+*> \brief \b SGSVJ0 pre-processor for the routine sgesvj.
+*
+* =========== DOCUMENTATION ===========
+*
+* Online html documentation available at
+* http://www.netlib.org/lapack/explore-html/
+*
+*> \htmlonly
+*> Download SGSVJ0 + dependencies
+*> <a href="http://www.netlib.org/cgi-bin/netlibfiles.tgz?format=tgz&filename=/lapack/lapack_routine/sgsvj0.f">
+*> [TGZ]</a>
+*> <a href="http://www.netlib.org/cgi-bin/netlibfiles.zip?format=zip&filename=/lapack/lapack_routine/sgsvj0.f">
+*> [ZIP]</a>
+*> <a href="http://www.netlib.org/cgi-bin/netlibfiles.txt?format=txt&filename=/lapack/lapack_routine/sgsvj0.f">
+*> [TXT]</a>
+*> \endhtmlonly
+*
+* Definition:
+* ===========
+*
+* SUBROUTINE SGSVJ0( JOBV, M, N, A, LDA, D, SVA, MV, V, LDV, EPS,
+* SFMIN, TOL, NSWEEP, WORK, LWORK, INFO )
+*
+* .. Scalar Arguments ..
+* INTEGER INFO, LDA, LDV, LWORK, M, MV, N, NSWEEP
+* REAL EPS, SFMIN, TOL
+* CHARACTER*1 JOBV
+* ..
+* .. Array Arguments ..
+* REAL A( LDA, * ), SVA( N ), D( N ), V( LDV, * ),
+* $ WORK( LWORK )
+* ..
+*
+*
+*> \par Purpose:
+* =============
+*>
+*> \verbatim
+*>
+*> SGSVJ0 is called from SGESVJ as a pre-processor and that is its main
+*> purpose. It applies Jacobi rotations in the same way as SGESVJ does, but
+*> it does not check convergence (stopping criterion). Few tuning
+*> parameters (marked by [TP]) are available for the implementer.
+*> \endverbatim
+*
+* Arguments:
+* ==========
+*
+*> \param[in] JOBV
+*> \verbatim
+*> JOBV is CHARACTER*1
+*> Specifies whether the output from this procedure is used
+*> to compute the matrix V:
+*> = 'V': the product of the Jacobi rotations is accumulated
+*> by postmulyiplying the N-by-N array V.

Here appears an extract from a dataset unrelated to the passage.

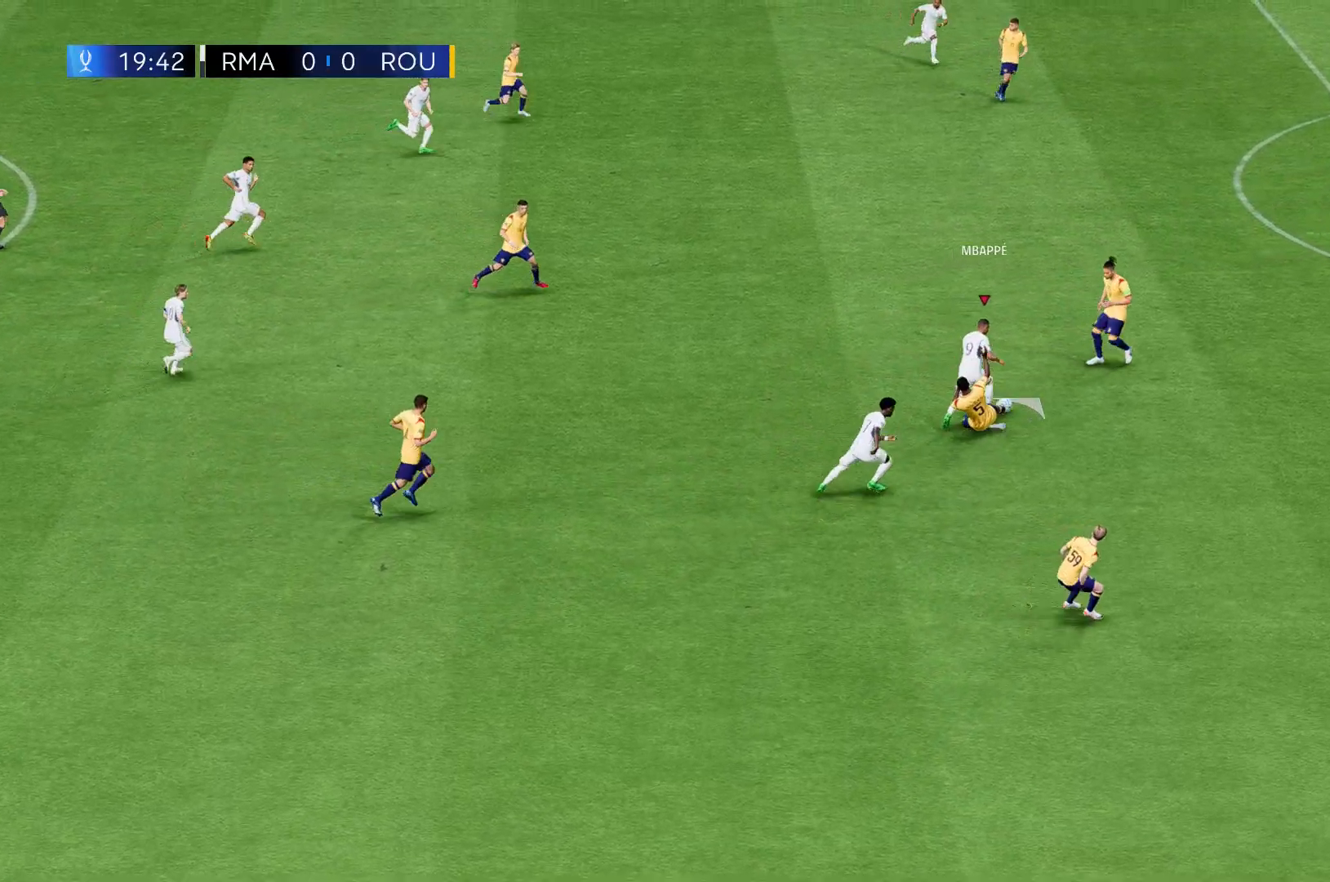
{"buttons": ["R2"], "left_stick": "up-right", "events": []}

+*> (See the description of V.)
+*> = 'A': the product of the Jacobi rotations is accumulated
+*> by postmulyiplying the MV-by-N array V.
+*> (See the descriptions of MV and V.)
+*> = 'N': the Jacobi rotations are not accumulated.
+*> \endverbatim
+*>
+*> \param[in] M
+*> \verbatim
+*> M is INTEGER
+*> The number of rows of the input matrix A. M >= 0.
+*> \endverbatim
+*>
+*> \param[in] N
+*> \verbatim
+*> N is INTEGER
+*> The number of columns of the input matrix A.
+*> M >= N >= 0.
+*> \endverbatim
+*>
+*> \param[in,out] A
+*> \verbatim
+*> A is REAL array, dimension (LDA,N)
+*> On entry, M-by-N matrix A, such that A*diag(D) represents
+*> the input matrix.
+*> On exit,
+*> A_onexit * D_onexit represents the input matrix A*diag(D)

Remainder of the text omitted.